Payments in Sweden 2020

Swedish banknotes and coins – the Riksbank's new responsibility for cash handling

Dialogue on future cash handling

Published: 29 October 2020

The Riksbank has opened a dialogue with relevant parties in the cash supply chain to discuss the form of future cash distribution and which allocation of roles between the Riksbank and other actors would be appropriate. These discussions have recently been initiated and the ambition is to have a solution in place well before the new Sveriges Riksbank Act is expected to enter into force on 1 January 2023. This solution will also contribute towards creating greater stability in cash distribution so that unexpected external events, such as the coronavirus pandemic, affect the external parts of the cash supply chain to a lesser extent.

The Riksbank Committee expects the Riksbank's increased responsibility for depot operations to lead to more generous terms and lower fees, which could contribute to fees for daily-takings services and petty cash becoming lower for shops and other companies accepting cash payments. However, the Riksbank lacks any possibility of ensuring that this really is the case and neither is it proposed that the Riksbank be given any tools to affect pricing. Nevertheless, the Riksbank will monitor the issue within the framework of the monitoring and analysis assignments that the Riksbank expects to be given under the new Sveriges Riksbank Act.
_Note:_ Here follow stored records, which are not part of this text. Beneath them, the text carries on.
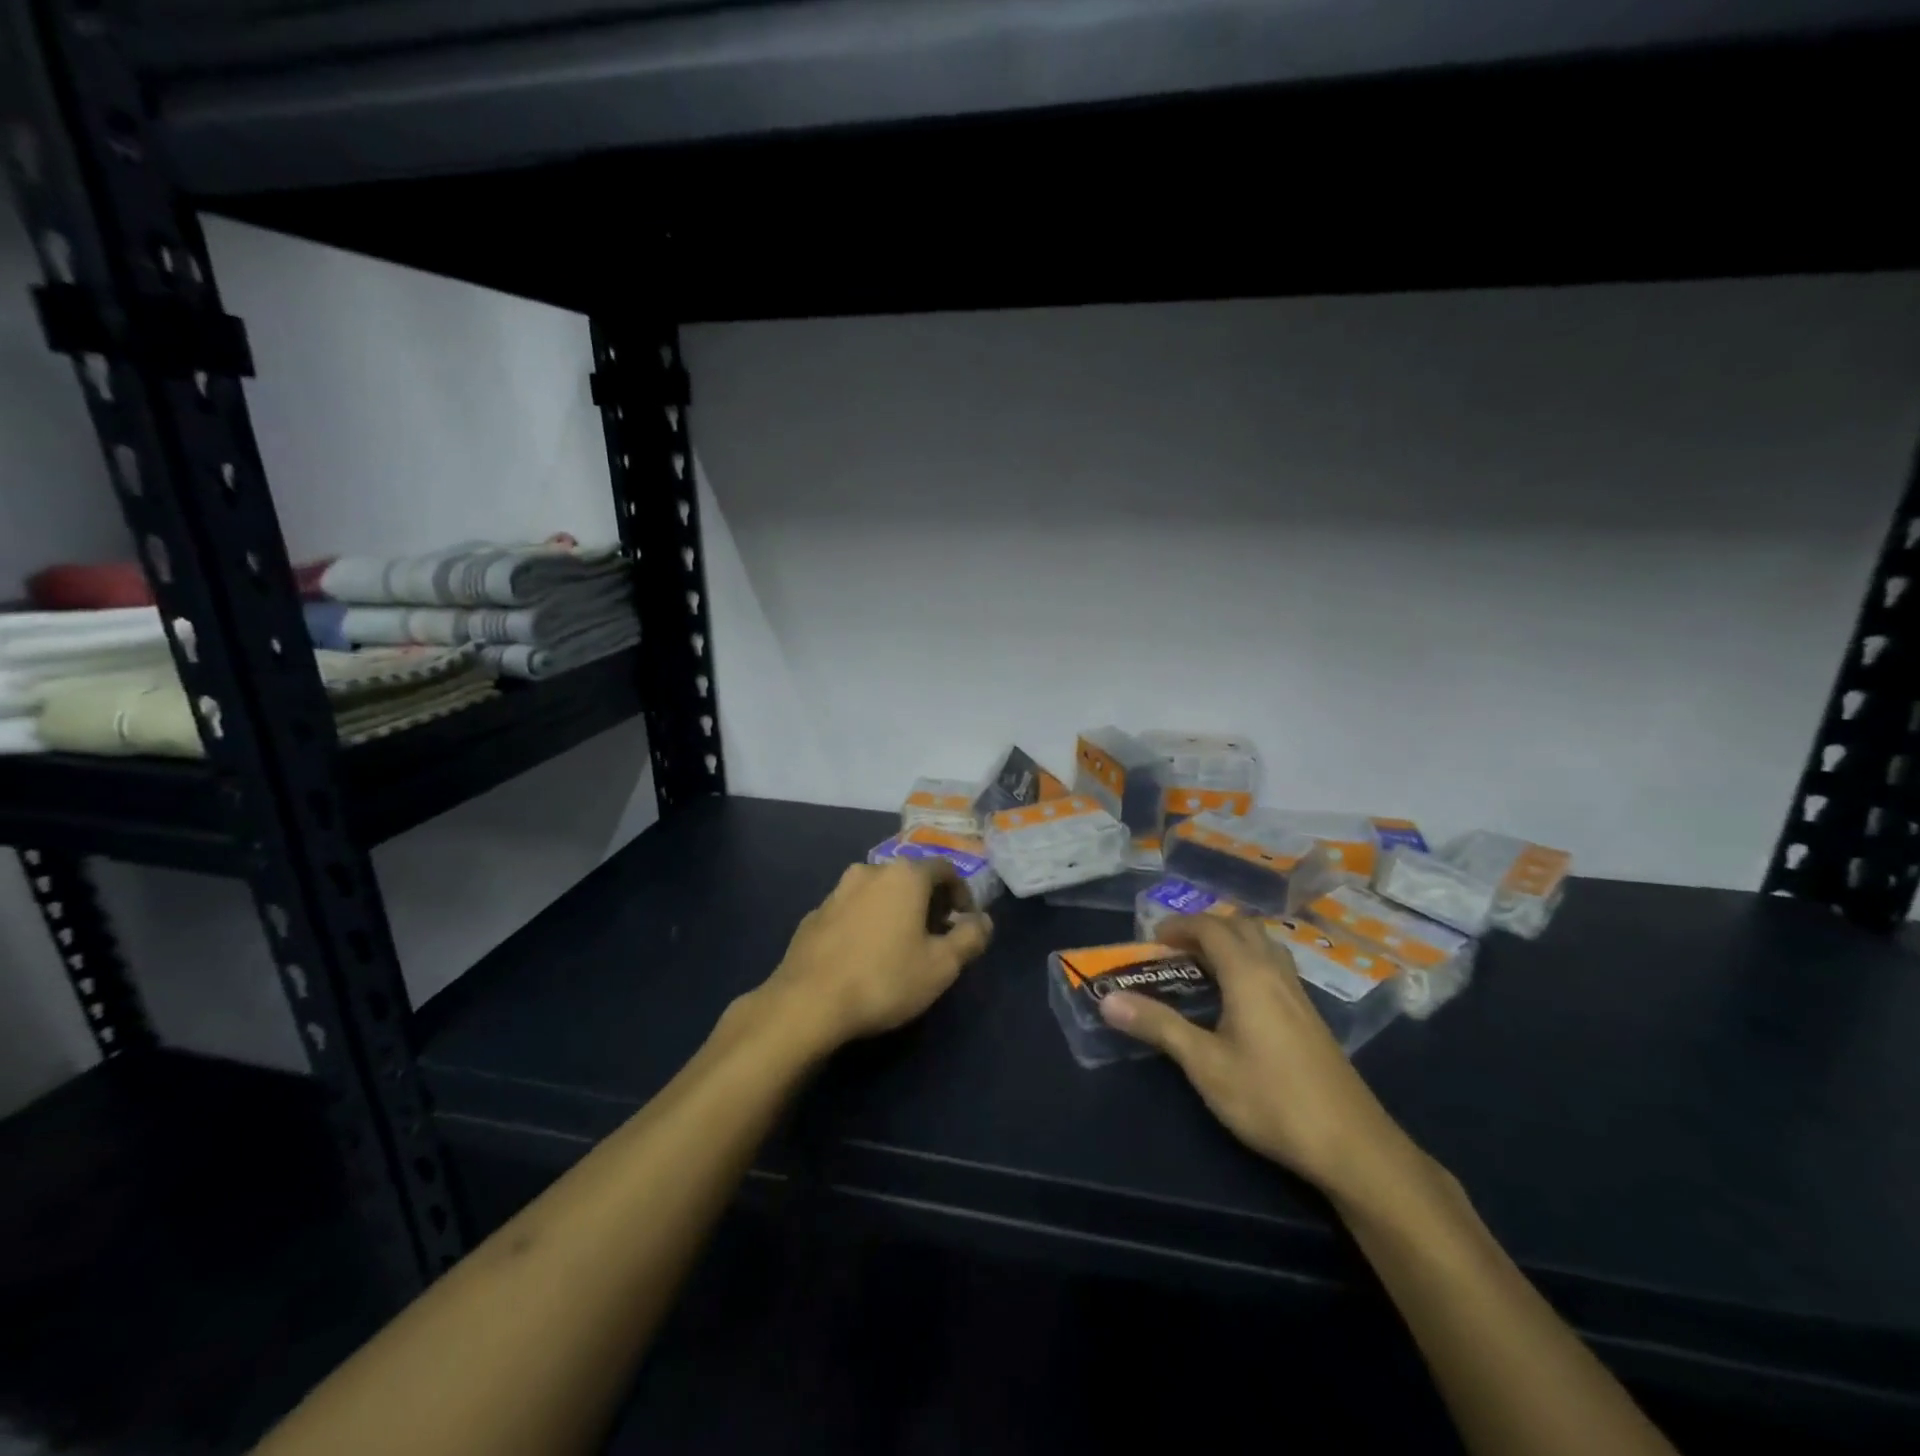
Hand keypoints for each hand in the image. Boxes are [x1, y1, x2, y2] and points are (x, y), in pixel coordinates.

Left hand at [756, 859, 992, 1053]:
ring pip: (878, 893)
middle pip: (910, 878)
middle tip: (936, 936)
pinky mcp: (813, 915)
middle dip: (928, 902)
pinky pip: (851, 911)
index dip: (961, 893)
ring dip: (895, 911)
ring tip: (900, 947)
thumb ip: (970, 938)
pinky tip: (865, 956)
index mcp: (904, 875)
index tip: (965, 922)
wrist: (807, 1003)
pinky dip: (866, 923)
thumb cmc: (884, 979)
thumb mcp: (941, 966)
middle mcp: (870, 871)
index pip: (944, 869)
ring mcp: (836, 891)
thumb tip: (983, 921)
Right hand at [1099, 916, 1423, 1203]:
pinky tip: (1238, 1000)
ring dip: (1231, 943)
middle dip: (1206, 927)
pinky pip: (1274, 967)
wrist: (1352, 1145)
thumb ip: (1158, 1026)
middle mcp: (1275, 972)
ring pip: (1263, 945)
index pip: (1211, 927)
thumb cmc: (1270, 1099)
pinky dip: (1248, 962)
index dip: (1180, 925)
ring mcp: (1298, 994)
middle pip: (1241, 926)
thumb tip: (1107, 1000)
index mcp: (1248, 974)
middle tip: (1176, 949)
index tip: (1153, 939)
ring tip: (1203, 967)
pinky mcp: (1310, 1017)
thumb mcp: (1205, 1064)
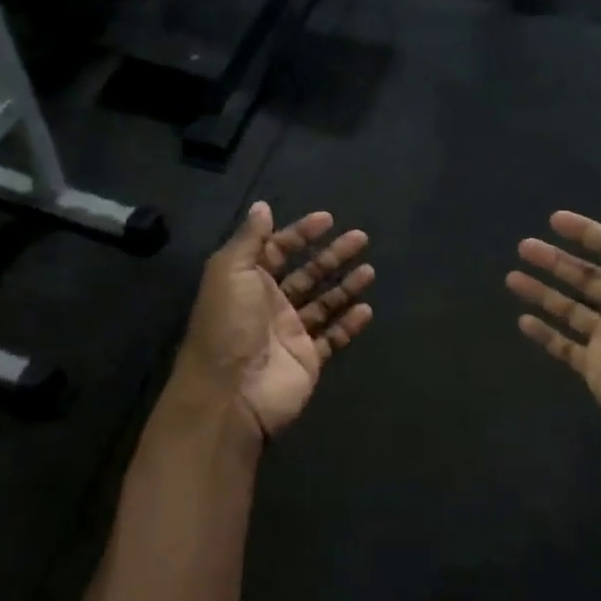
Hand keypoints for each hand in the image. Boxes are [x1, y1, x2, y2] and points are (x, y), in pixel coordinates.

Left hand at [176, 202, 374, 438]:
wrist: (231, 393)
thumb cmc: (229, 324)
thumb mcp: (230, 270)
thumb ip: (250, 239)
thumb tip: (262, 207)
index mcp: (247, 281)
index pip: (277, 249)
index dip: (300, 233)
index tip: (328, 218)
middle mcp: (269, 304)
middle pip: (307, 274)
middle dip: (332, 255)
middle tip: (360, 238)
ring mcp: (290, 333)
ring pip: (323, 303)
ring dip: (346, 286)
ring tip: (370, 270)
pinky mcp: (307, 359)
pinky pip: (333, 337)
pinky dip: (349, 324)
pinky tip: (367, 309)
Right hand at [505, 192, 600, 457]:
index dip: (587, 233)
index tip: (555, 220)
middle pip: (586, 278)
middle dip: (556, 261)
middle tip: (524, 247)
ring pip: (570, 308)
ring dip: (543, 292)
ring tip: (511, 278)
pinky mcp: (595, 367)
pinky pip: (564, 345)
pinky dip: (544, 333)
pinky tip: (522, 320)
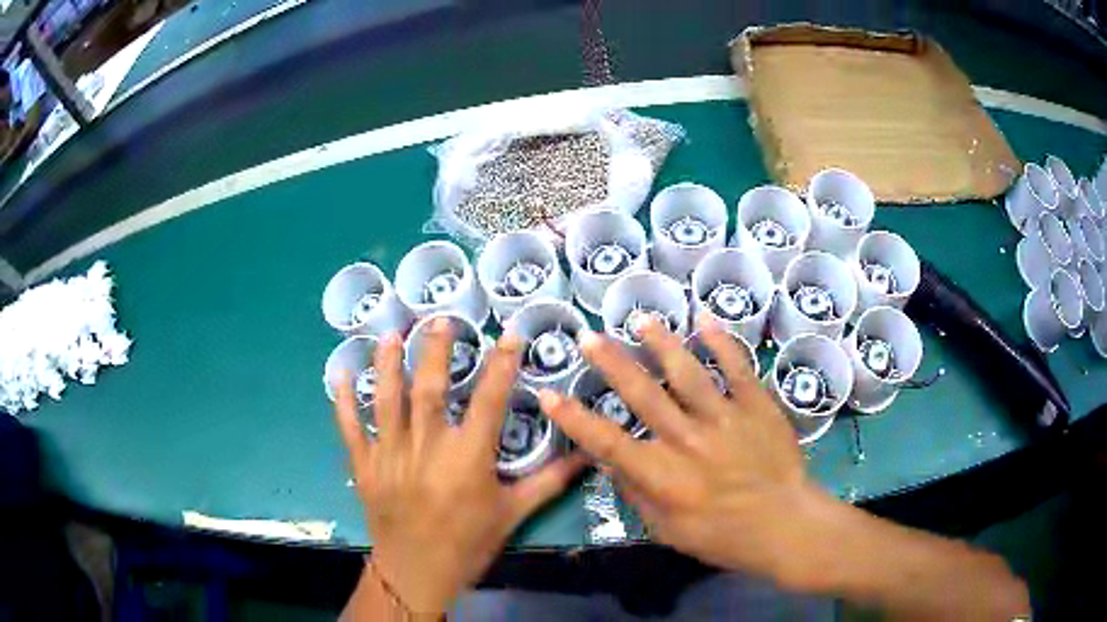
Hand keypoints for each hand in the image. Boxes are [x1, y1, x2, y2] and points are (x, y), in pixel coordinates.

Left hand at [334, 319, 586, 613]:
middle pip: (430, 388)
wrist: (417, 573)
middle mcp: (427, 448)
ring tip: (391, 333)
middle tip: (439, 318)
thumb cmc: (468, 544)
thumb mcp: (513, 514)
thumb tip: (587, 455)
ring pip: (386, 399)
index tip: (509, 333)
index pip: (490, 400)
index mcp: (468, 458)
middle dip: (436, 350)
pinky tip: (341, 375)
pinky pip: (350, 427)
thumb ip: (549, 482)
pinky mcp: (365, 466)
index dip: (502, 363)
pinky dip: (343, 401)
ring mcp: (390, 455)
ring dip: (388, 363)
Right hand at [538, 312, 821, 581]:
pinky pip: (736, 368)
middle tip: (588, 337)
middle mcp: (689, 441)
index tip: (549, 395)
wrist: (785, 524)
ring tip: (641, 319)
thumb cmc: (723, 536)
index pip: (608, 443)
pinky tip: (704, 320)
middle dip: (612, 364)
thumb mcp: (668, 530)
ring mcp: (725, 418)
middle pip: (644, 396)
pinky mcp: (757, 406)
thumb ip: (637, 494)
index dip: (575, 419)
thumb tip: (610, 462)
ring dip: (661, 344)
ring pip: (687, 373)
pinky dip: (720, 342)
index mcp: (664, 476)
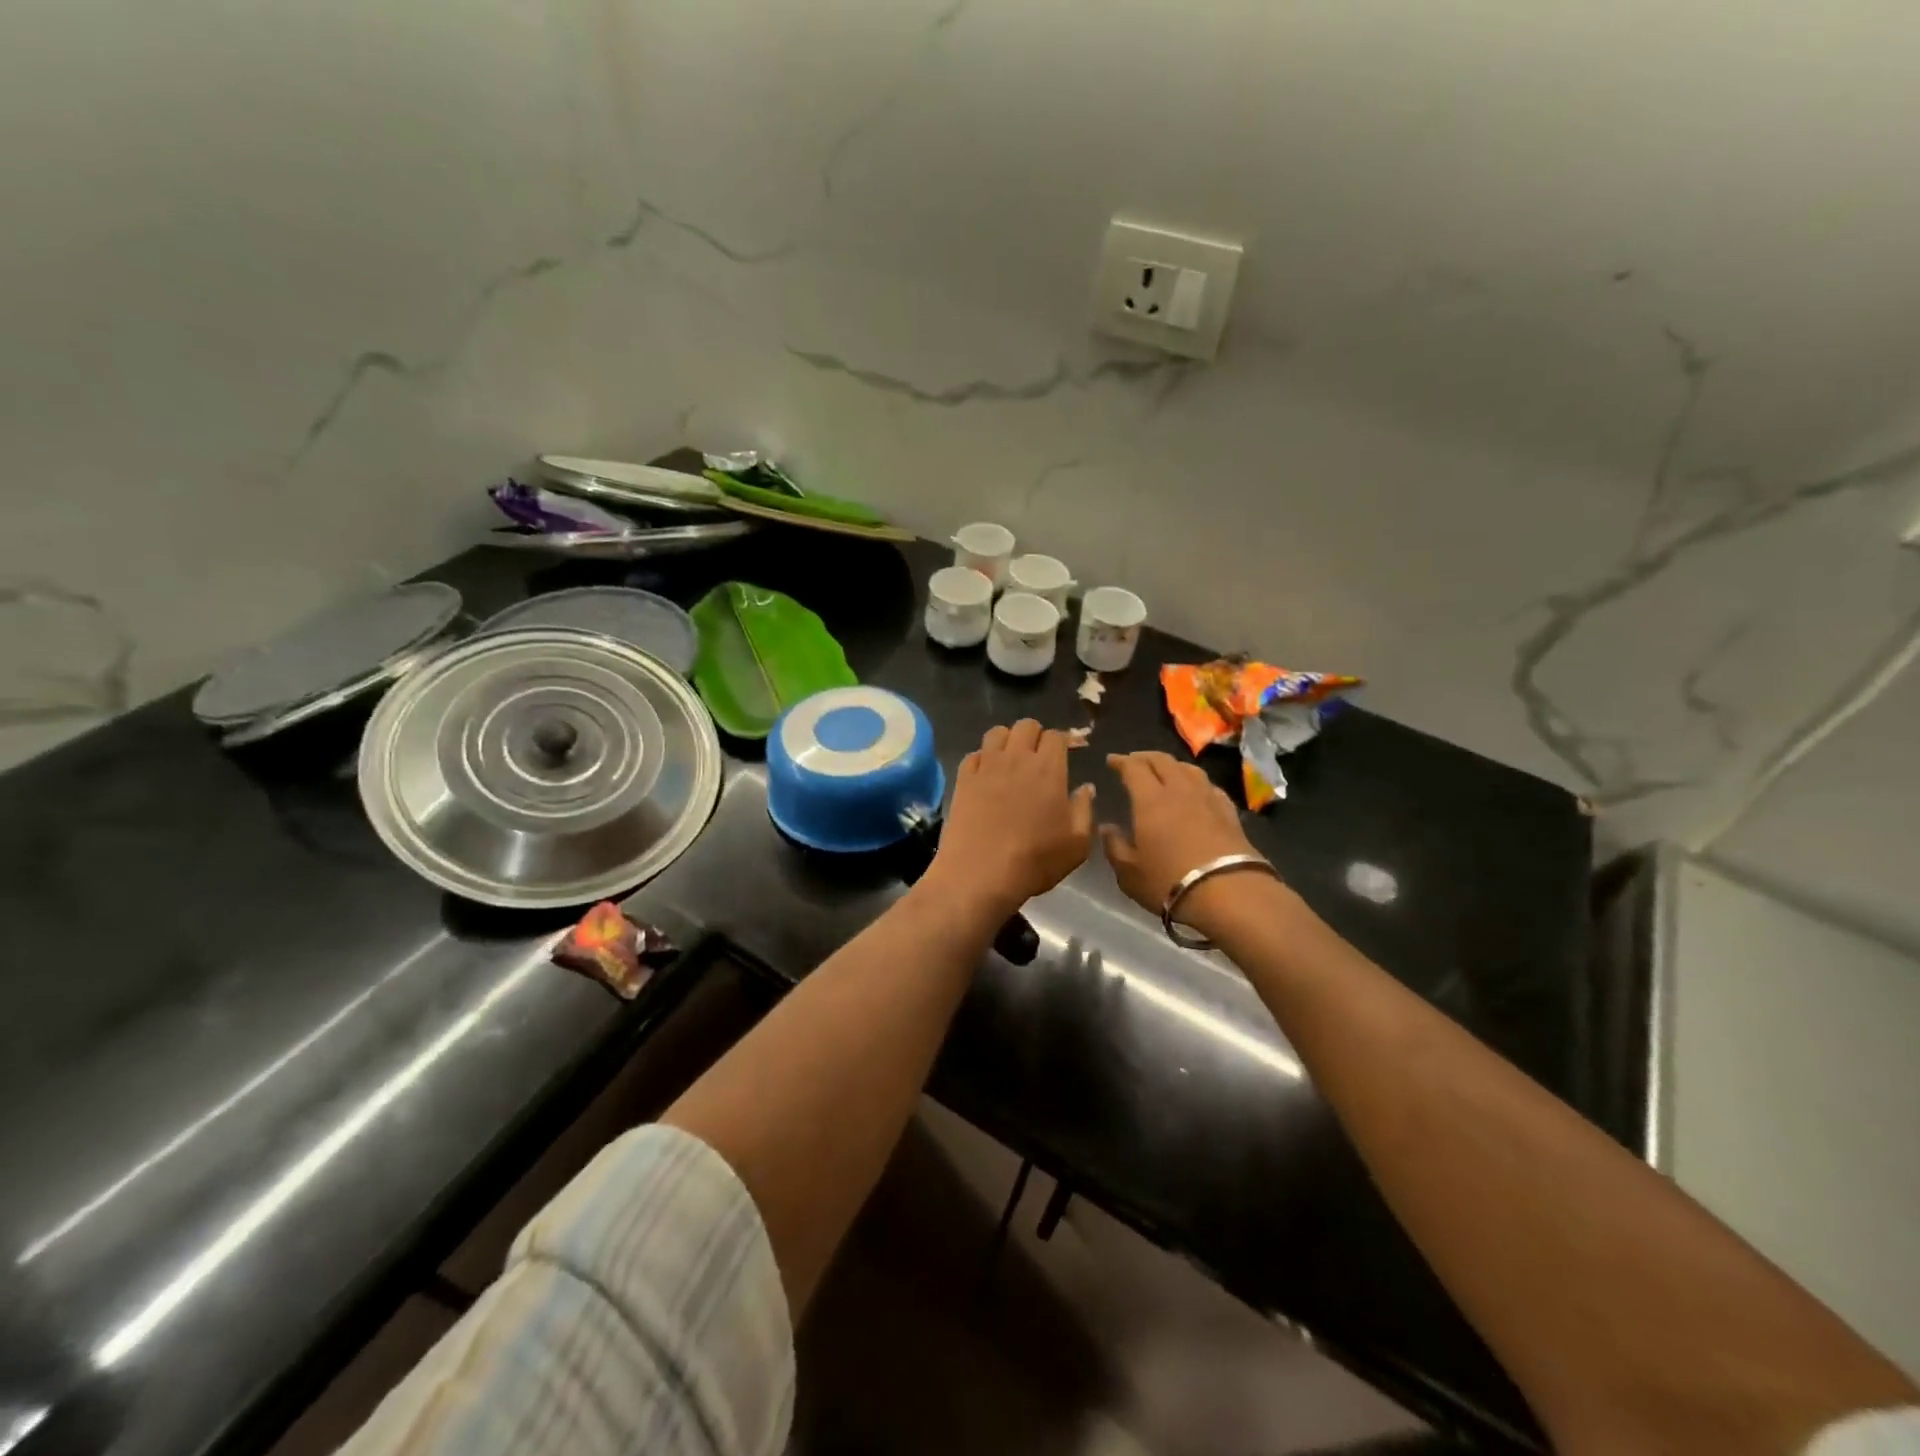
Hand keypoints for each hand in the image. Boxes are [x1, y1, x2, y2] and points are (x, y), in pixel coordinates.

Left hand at [928, 720, 1095, 916]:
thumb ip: (1084, 810)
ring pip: (997, 732)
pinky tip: (986, 775)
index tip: (1066, 754)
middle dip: (1036, 735)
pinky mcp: (963, 779)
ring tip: (1011, 760)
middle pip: (1026, 725)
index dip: (1064, 741)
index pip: (1057, 736)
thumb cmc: (1035, 860)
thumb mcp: (1077, 844)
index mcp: (1049, 769)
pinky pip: (973, 754)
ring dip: (1007, 740)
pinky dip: (982, 759)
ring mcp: (986, 766)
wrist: (980, 873)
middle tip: (1039, 757)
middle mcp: (1017, 758)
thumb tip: (1086, 787)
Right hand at [1101, 752, 1267, 916]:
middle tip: (1134, 761)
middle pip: (1162, 761)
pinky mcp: (1229, 813)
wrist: (1229, 893)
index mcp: (1150, 800)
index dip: (1121, 761)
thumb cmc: (1169, 881)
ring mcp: (1207, 799)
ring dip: (1172, 765)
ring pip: (1189, 769)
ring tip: (1164, 770)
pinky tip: (1197, 791)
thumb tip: (1107, 828)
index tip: (1111, 760)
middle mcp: (1179, 790)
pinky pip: (1210, 787)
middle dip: (1145, 757)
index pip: (1134, 768)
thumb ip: (1114, 847)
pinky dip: (1197, 782)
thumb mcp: (1129, 873)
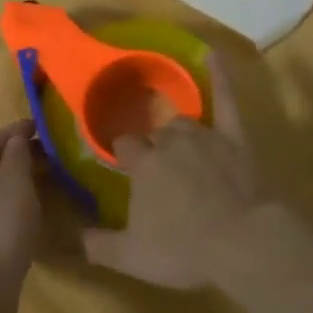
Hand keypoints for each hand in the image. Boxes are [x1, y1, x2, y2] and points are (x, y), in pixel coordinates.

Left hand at [0, 120, 41, 308]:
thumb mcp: (14, 187)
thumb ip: (16, 158)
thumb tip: (17, 139)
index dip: (9, 132)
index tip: (37, 127)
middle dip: (14, 157)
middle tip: (46, 153)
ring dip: (16, 182)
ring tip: (45, 178)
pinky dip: (12, 205)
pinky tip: (33, 210)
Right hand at [82, 57, 261, 289]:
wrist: (240, 243)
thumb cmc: (183, 250)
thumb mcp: (131, 256)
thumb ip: (97, 244)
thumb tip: (72, 237)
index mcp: (143, 165)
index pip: (124, 146)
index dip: (125, 155)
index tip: (125, 165)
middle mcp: (169, 142)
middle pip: (154, 134)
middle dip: (152, 147)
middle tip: (157, 168)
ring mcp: (204, 136)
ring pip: (183, 123)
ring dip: (177, 131)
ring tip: (178, 144)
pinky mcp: (234, 138)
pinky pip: (225, 100)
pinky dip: (220, 77)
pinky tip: (212, 55)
Even if the banks and the Riksbank are given expanded responsibility for withdrawal services and deposits of daily takings, as well as depot operations, it is likely that increasing numbers of shops, hotels and restaurants will stop accepting cash in future. The Riksbank therefore sees a risk that the position of cash, in practice, may come to be weakened further if it becomes more and more difficult to use it to make payments. The Riksbank has therefore proposed that a binding obligation to accept cash should be applied to some operations at least, such as pharmacies. The Riksbank also considers that the banks should be set a minimum requirement for the provision of manual cash services to the general public.